Depends on what happens, the Blues for the time being have that extra $2.725 million on their cap if they choose to use it. But they would like Sobotka back at some point, whether it's now or later.
"On July 1st, we sent him a letter and the league stating that we had the right to toll his contract if we so chose," Armstrong said. "Everybody was aware of it. There wasn't a player out there that made us want to not assume the risk of him coming back. We really thought he was coming back here. When it got into August and early September, you're feeling things were changing. But right now, trade talks are happening. If something happened tonight, then we would just say, 'Stay in Russia for a year.' I don't see that going to happen because it hasn't happened yet, but the players that left here via free agency, it wasn't over economics, it was over term. Having $2.7 million it wasn't like we were that far apart on dollars, it was more on term anyways. And then you look at the free agent market this summer, if you look at the players that signed, I'm not sure there was a player that as going to fill that role that excited us."
|(St.
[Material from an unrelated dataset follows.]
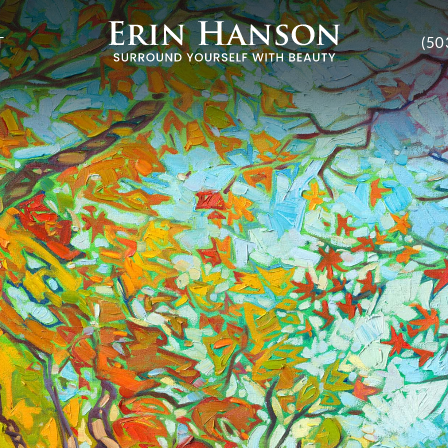
T
(50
Louis Blues photo)|
Vladimir Sobotka, according to Blues GM Doug
Armstrong, would like to return to St. Louis this
So what does Armstrong want to do with that extra money?
"Oh, I want to spend it," he said laughing. "I met with Mr. (Tom) Stillman and he asked that question, too. What we present to the ownership, we present a budget and we'll fill in the names later. They've given us the ability to the upper limit of the salary cap. We're not going to do it just for the sake of doing it, and if there's a right player, whether it's Sobotka or a replacement from another team, we'll certainly look at doing it, but this ownership group has from Day 1 never said the budget is the reason we're not going to be competitive."
With Jaden Schwartz lost for the month of October, Armstrong was asked if there was a need to make something happen now.
"The next 10 days are going to tell us quite a bit, too," Armstrong said. "We brought in (Landon) Ferraro and (Ty) Rattie and I thought we were really heavy going into our camp this year. Now that's opened some things up. The Sobotka opened some situations up. Obviously Schwartz has opened things up. Now the pro tryouts went from to get us through to when the World Cup ended to who wants to earn a job. We saw what Uppy did last year. He earned a job and he kept swatting guys away saying, 'No, no, I want to keep it.' The jobs are there and even for guys inside our own group now, a guy like Rattie, a guy like (Dmitrij) Jaskin. Jaskin's certainly on the team now; the contract dictates that, our thoughts of him. Ferraro and Rattie are two guys that are really pushing for a spot now that there's more spots open. I love competition. I think it beings out the best in the players."